## PROBLEM STATEMENT
Begin at the top of the entries below and write out every line through the one containing "thumb cmc: (389, 227)", excluding pictures.
[[ GIVEN INFORMATION, beginning ]]
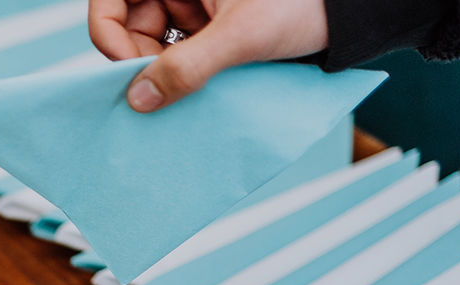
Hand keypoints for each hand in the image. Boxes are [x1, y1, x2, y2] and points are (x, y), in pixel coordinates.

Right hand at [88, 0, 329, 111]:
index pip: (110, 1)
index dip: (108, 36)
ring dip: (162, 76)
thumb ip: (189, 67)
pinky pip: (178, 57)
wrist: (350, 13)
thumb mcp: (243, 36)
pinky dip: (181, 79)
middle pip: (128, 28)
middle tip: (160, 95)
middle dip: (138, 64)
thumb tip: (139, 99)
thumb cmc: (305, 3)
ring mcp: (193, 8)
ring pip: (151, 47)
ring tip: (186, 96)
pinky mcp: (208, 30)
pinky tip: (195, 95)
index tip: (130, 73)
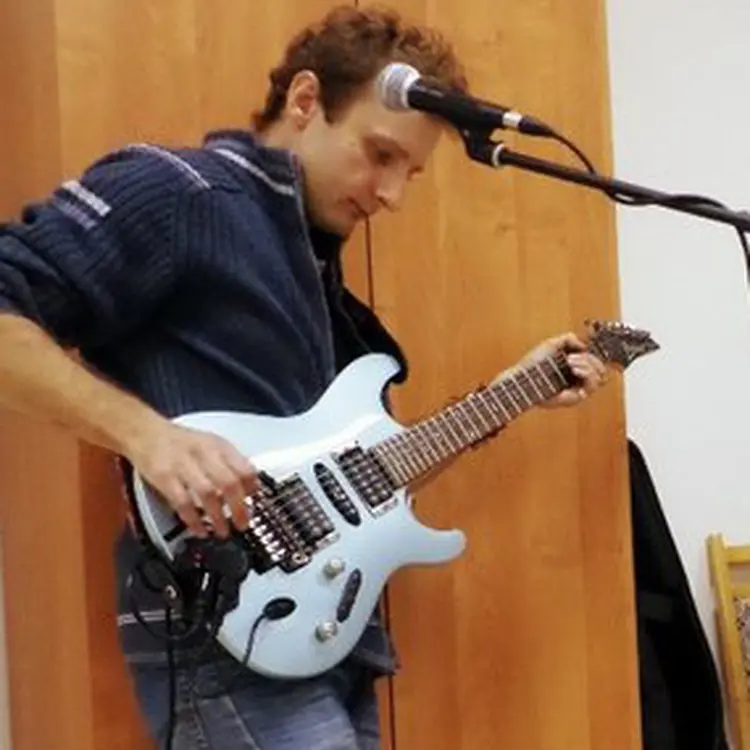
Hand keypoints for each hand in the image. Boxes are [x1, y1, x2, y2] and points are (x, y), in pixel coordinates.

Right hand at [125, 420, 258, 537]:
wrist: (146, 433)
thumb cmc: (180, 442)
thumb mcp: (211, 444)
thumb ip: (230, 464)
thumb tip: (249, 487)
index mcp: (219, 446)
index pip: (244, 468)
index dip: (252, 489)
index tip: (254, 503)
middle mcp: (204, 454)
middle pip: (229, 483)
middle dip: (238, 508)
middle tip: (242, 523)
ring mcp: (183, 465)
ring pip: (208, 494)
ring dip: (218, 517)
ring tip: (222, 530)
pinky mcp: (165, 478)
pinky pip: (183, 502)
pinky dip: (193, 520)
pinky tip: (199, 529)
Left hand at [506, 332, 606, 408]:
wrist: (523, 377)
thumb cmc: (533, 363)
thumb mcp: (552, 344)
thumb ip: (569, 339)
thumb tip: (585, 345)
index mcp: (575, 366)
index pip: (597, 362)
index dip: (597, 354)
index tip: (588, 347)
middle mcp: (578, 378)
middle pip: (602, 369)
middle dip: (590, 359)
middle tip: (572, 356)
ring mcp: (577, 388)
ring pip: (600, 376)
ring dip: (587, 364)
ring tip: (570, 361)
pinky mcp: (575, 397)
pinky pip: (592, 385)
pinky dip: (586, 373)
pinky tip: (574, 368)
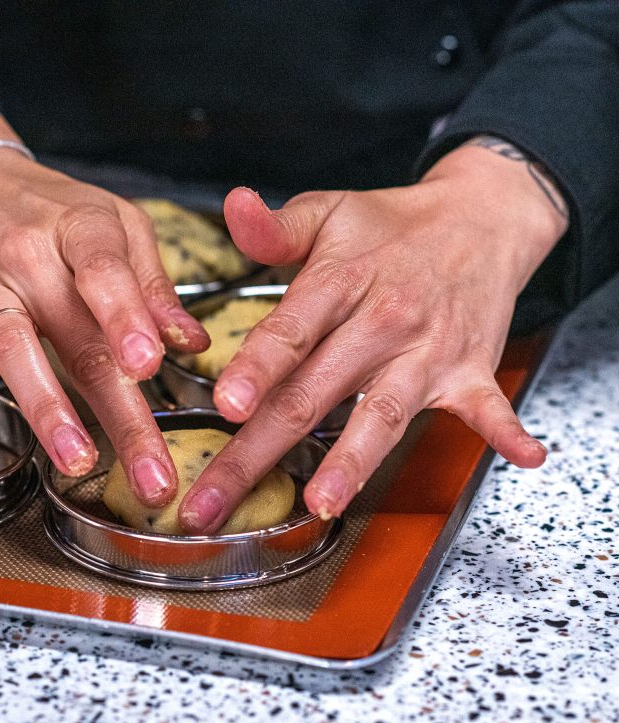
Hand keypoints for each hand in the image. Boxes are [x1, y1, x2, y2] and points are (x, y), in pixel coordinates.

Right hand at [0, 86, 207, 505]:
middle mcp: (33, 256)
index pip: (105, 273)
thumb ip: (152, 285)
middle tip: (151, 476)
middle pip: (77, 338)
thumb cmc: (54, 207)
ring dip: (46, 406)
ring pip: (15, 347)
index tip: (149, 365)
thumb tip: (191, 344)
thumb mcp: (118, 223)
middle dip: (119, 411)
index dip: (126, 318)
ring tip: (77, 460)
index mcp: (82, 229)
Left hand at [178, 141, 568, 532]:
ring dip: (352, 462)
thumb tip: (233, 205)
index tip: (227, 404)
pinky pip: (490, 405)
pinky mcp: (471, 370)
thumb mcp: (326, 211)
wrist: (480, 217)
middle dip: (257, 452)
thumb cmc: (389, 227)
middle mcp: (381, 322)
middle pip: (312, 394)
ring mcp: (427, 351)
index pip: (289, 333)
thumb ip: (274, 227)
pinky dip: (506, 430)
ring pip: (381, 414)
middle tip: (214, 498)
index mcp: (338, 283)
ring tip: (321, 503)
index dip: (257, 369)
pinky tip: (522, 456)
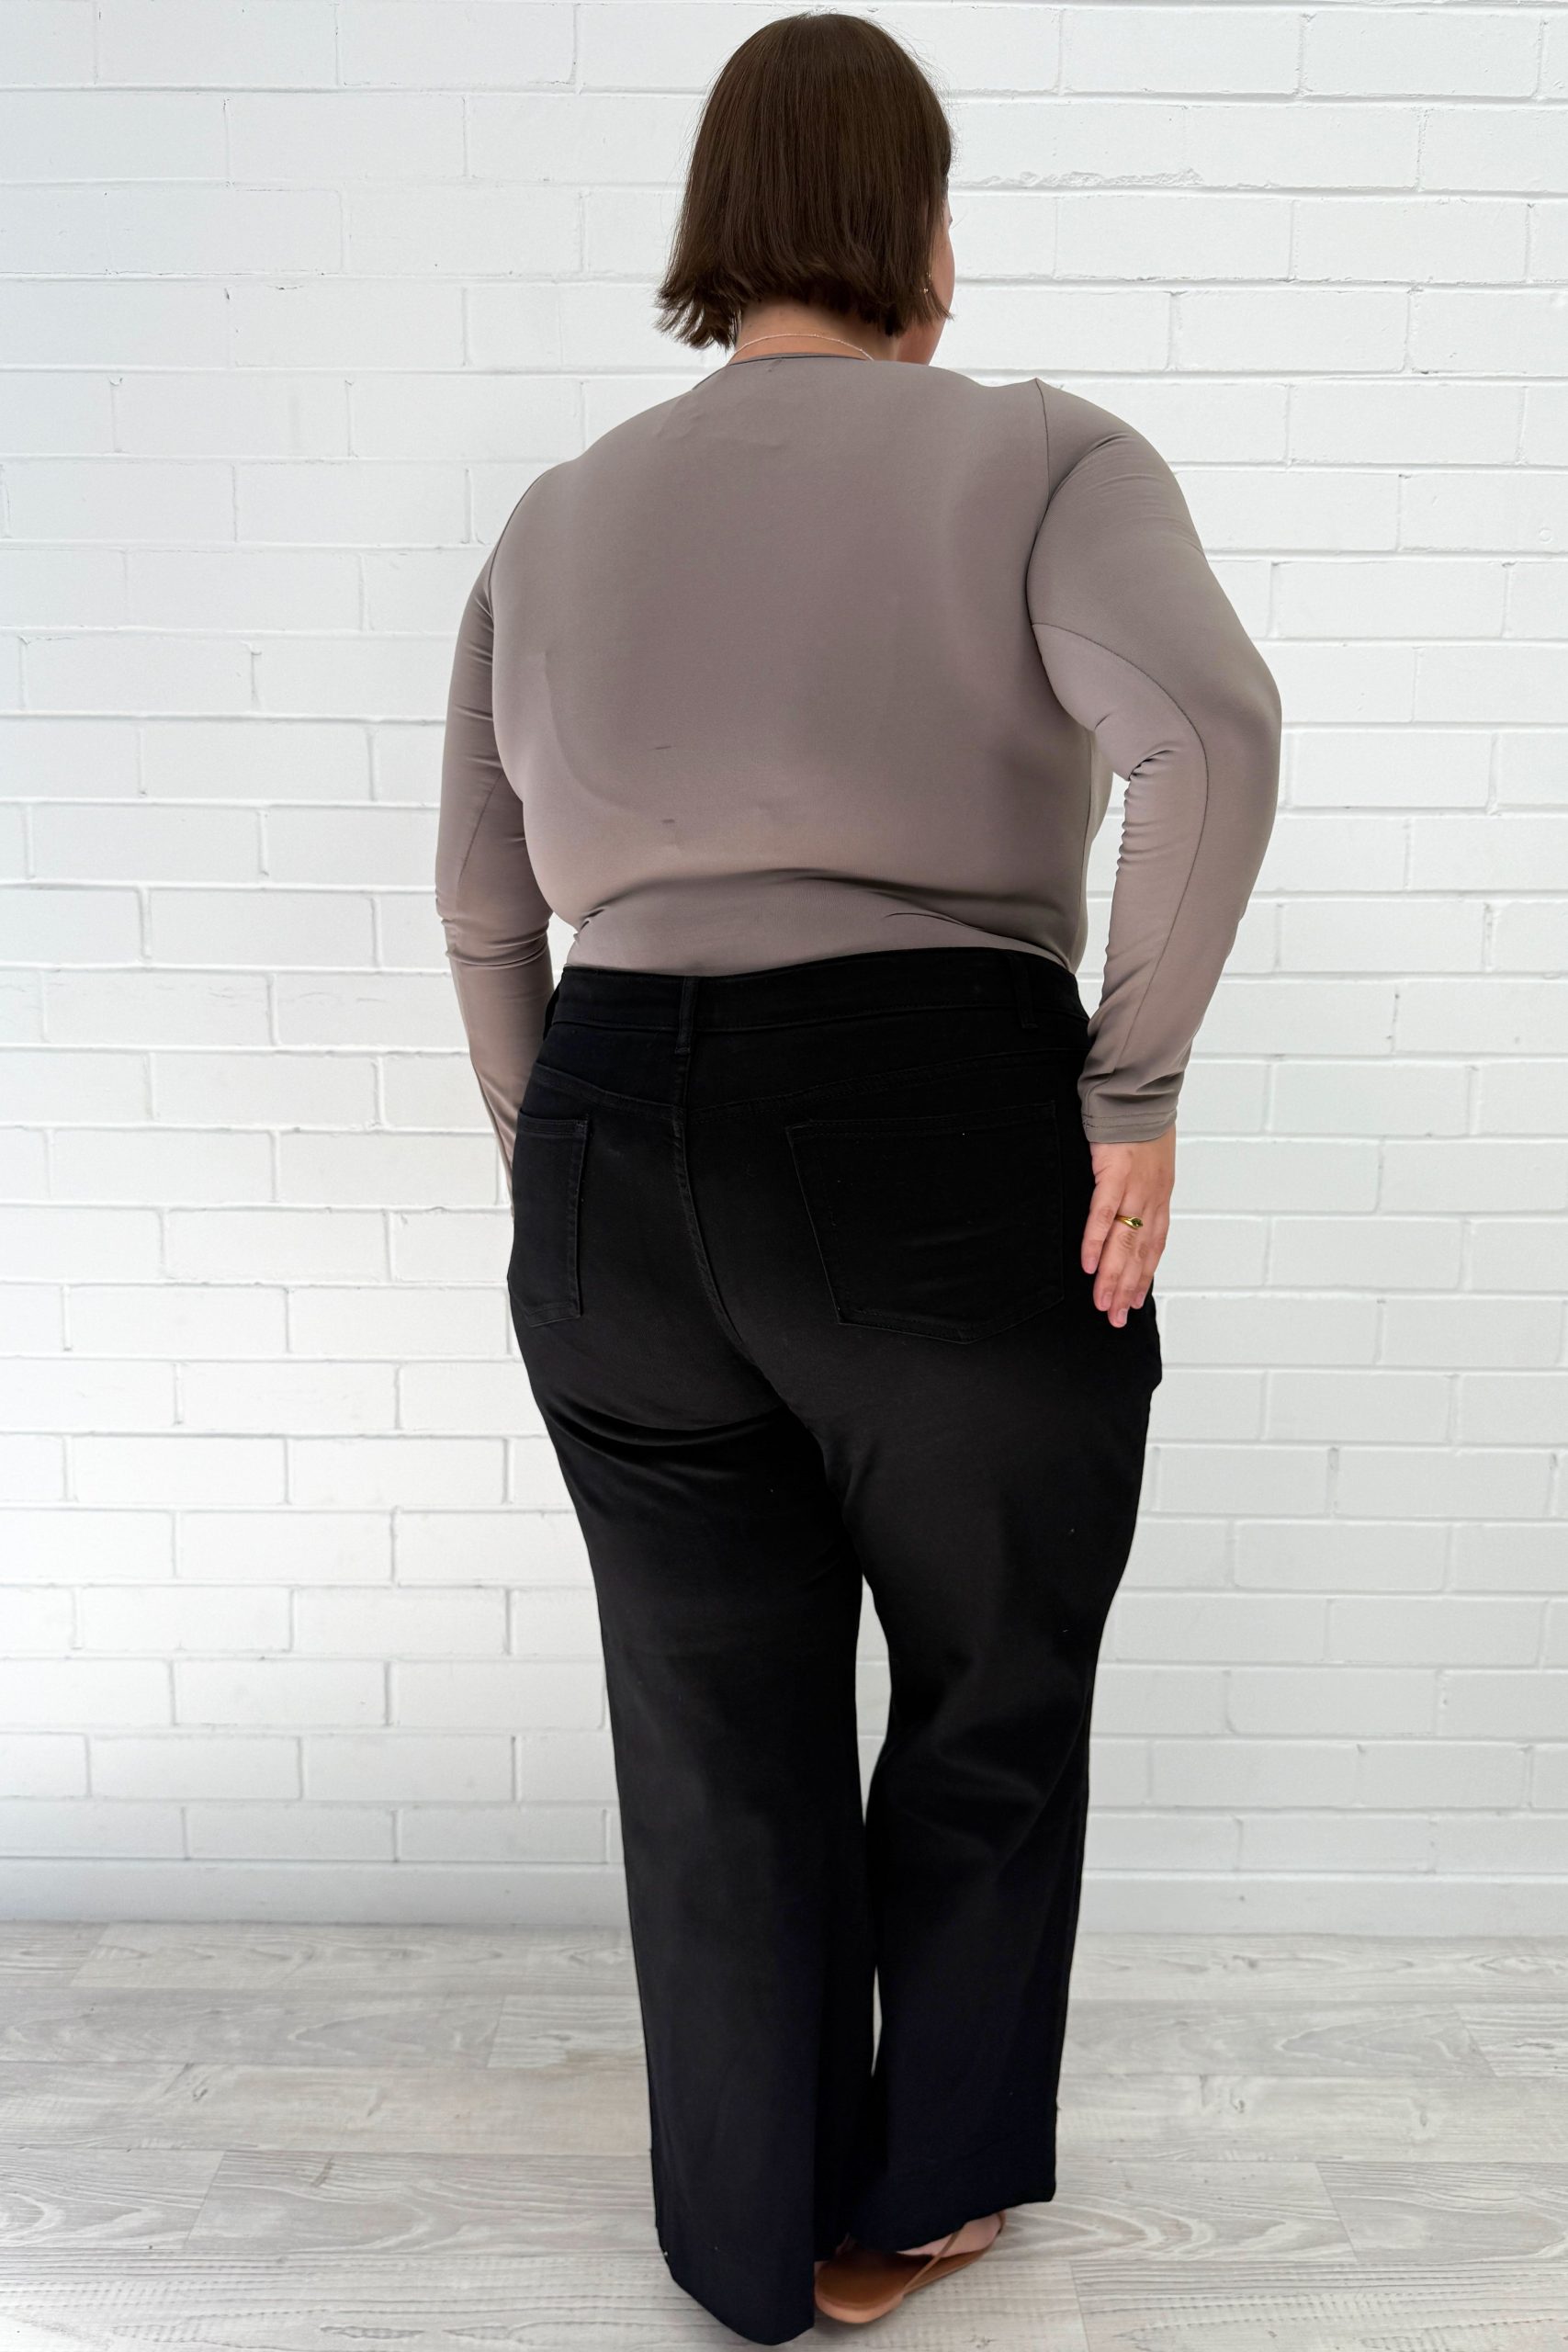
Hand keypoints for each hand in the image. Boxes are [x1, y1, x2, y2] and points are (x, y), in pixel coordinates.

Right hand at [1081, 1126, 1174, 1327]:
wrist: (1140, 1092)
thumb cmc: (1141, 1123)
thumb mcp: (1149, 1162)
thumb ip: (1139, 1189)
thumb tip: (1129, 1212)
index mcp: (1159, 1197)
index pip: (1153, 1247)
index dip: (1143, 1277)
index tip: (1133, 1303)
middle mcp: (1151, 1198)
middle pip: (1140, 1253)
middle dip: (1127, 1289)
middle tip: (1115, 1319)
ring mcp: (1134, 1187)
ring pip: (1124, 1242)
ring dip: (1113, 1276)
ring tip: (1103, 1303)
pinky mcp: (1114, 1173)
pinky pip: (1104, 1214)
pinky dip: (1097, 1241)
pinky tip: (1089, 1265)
[[ GIVEN INFORMATION, end ]]
## THE ANSWER
Hand keypoints for each hand in the image. Boxes are [x1, y1, x2, y2] and points are (x, y), in pixel coordinates.

Right hand at [88, 0, 329, 111]:
index pip: (110, 1)
index dip: (108, 36)
ring dip: (162, 76)
thumb ip: (189, 67)
pinky pip: (178, 57)
wrist: (350, 13)
thumb mcp: (243, 36)
pinky dip: (181, 79)
middle pip: (128, 28)
middle tip: (160, 95)
middle dip: (138, 64)
thumb tip: (139, 99)
thumb cmc: (305, 3)
ring mcp: (193, 8)
ring pip: (151, 47)
ring tip: (186, 96)
pinky mcp: (208, 30)
pinky tip: (195, 95)
index tip: (130, 73)
Hand keypoints for each hand in the image. Boxes are [x1, y1, x2, y2] and points are (x, y), in pixel coordinates.

Right hand at [125, 420, 258, 537]:
wrist: (146, 433)
thumb cmc: (180, 442)
thumb mcp: (211, 444)
thumb ip: (230, 464)
thumb tip: (249, 487)
index mcp: (219, 446)
index pip: (244, 468)
index dip: (252, 489)
index tip: (254, 503)
middle mcp: (204, 454)
middle pip: (229, 483)
middle dip: (238, 508)
middle tip: (242, 523)
ring mcp: (183, 465)
ring pip: (208, 494)
ring dip: (218, 517)
ring tip: (222, 530)
pinky mcp: (165, 478)
pinky pip: (183, 502)
pinky dip: (193, 520)
pinky tip: (199, 529)
Left hand at [506, 332, 606, 408]:
wrist: (523, 377)
thumb cmc: (533, 363)
thumb mcp: (552, 344)
thumb ip: (569, 339)
thumb tip: (585, 345)
index mcp: (575, 366)
index pip: (597, 362)
index dip: (597, 354)
index tip: (588, 347)
middle mcp: (578, 378)
middle pip: (602, 369)
middle dip: (590, 359)
middle tip: (572, 356)
ring mcp: (577, 388)
ring pip: (600, 376)
ring dip: (587, 364)
ring tip: (570, 361)
pinky mcp: (575, 397)
pinky pip: (592, 385)
pinky dip: (586, 373)
pinky tip: (574, 368)
Hand keypoints for each hand in the image. Boxes are [x1, y1, x2, y2] and points are (x, y), in pixel coordinates.

Right hand at [0, 86, 207, 505]:
middle mcp: (33, 256)
index pip: (105, 273)
thumb ip: (152, 285)
middle tip: (151, 476)
middle pip: (77, 338)
thumb cmc: (54, 207)
ring dip: (46, 406)
ring pip: (15, 347)
index tip: (149, 365)
thumb tip: (191, 344)
thumb mcp: (118, 223)
middle dip: (119, 411)
index dip: (126, 318)
ring tip: (77, 460)
index mcp: (82, 229)
Left hand at [178, 141, 568, 532]:
ring dip: (352, 462)
thumb tip: (233, 205)
index tip: (227, 404)
pinky pip: (490, 405)
pinky mcp: (471, 370)
thumb mcp: (326, 211)
wrist: (480, 217)
middle dip: (257, 452)
thumb cmc: (389, 227)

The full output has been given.